══ Material provided

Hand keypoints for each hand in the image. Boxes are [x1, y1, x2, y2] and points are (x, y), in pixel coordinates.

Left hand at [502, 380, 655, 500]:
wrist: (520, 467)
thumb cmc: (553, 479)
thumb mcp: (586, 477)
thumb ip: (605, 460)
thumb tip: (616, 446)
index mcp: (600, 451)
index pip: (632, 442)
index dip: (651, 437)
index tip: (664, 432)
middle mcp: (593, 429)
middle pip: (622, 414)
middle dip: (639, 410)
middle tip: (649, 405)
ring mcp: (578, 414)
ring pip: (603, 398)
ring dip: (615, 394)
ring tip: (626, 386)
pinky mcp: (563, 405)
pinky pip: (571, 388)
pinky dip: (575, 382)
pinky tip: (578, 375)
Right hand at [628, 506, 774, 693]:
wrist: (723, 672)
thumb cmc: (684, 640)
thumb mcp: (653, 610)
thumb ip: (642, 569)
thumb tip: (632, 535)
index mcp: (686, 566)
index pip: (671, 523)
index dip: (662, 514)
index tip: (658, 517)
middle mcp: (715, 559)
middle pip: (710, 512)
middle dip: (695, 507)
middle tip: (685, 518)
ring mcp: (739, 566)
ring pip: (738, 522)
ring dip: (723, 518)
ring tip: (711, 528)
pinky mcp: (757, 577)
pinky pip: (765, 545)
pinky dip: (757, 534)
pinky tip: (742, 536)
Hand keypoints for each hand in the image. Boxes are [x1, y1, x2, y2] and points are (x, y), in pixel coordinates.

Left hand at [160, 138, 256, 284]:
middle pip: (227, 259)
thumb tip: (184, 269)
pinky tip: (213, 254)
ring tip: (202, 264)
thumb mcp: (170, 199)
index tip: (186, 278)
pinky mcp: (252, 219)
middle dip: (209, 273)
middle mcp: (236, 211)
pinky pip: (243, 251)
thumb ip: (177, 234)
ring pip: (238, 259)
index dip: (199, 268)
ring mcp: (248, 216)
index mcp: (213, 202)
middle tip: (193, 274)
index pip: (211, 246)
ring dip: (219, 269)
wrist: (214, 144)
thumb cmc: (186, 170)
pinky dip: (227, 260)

════
══ Material provided

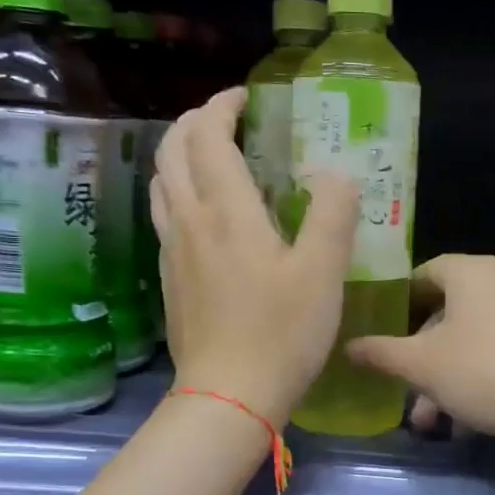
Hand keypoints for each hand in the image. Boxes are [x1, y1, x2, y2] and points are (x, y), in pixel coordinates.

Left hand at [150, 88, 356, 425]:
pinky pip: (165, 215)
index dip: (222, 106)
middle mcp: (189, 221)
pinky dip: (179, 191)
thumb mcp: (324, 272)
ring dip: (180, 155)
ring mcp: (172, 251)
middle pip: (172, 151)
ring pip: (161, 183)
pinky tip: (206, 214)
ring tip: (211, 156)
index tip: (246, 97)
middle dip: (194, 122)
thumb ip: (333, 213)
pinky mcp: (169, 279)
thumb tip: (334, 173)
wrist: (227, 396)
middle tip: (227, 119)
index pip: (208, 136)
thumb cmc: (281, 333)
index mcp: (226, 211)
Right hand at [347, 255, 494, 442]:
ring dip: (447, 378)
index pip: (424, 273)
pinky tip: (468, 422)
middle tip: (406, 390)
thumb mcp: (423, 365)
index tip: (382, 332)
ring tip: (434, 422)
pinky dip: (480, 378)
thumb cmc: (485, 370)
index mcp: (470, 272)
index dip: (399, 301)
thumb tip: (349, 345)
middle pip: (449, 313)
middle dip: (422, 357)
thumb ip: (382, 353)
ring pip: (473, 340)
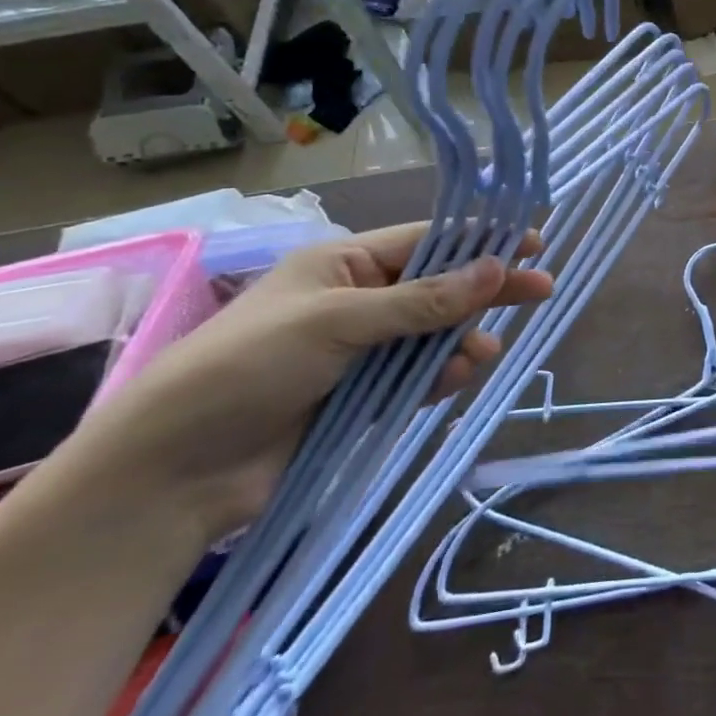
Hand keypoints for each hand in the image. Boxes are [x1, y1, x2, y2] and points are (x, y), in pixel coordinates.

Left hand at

════
══ Material provided

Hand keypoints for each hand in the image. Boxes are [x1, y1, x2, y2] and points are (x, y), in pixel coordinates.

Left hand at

════

Would you retype the lines above from the one with "pinky pip: (765, 545)" down to the one with "pinky dip: (227, 260)", word for word, both ends included and no other lines?

__Answer below__.
pinky pip: (765, 545)
pinky dip: (757, 534)
pinky tip: (742, 536)
Hand keypoints for each hand in the image. Boxes are [x1, y1, x2, y2] and points are (x, y), in pixel coordinates.

Left hand at [160, 138, 256, 284]:
middle pip: (227, 259)
thumb tip: (184, 269)
pinky tip: (213, 254)
ring tip: (202, 264)
thumb mcp: (170, 199)
index tip: (186, 278)
pinky mcp: (252, 219)
middle dip: (209, 273)
middle mcp: (236, 211)
pinky pip: (243, 251)
thumb ip: (177, 234)
ring pip: (238, 259)
index dip: (199, 268)
ring mcp: (248, 216)
index mcp: (213, 202)
middle tip: (193, 274)
index pip: (211, 246)
ring dip: (219, 269)
wrist: (214, 144)
thumb cmc: (186, 170)
pinky dip: (227, 260)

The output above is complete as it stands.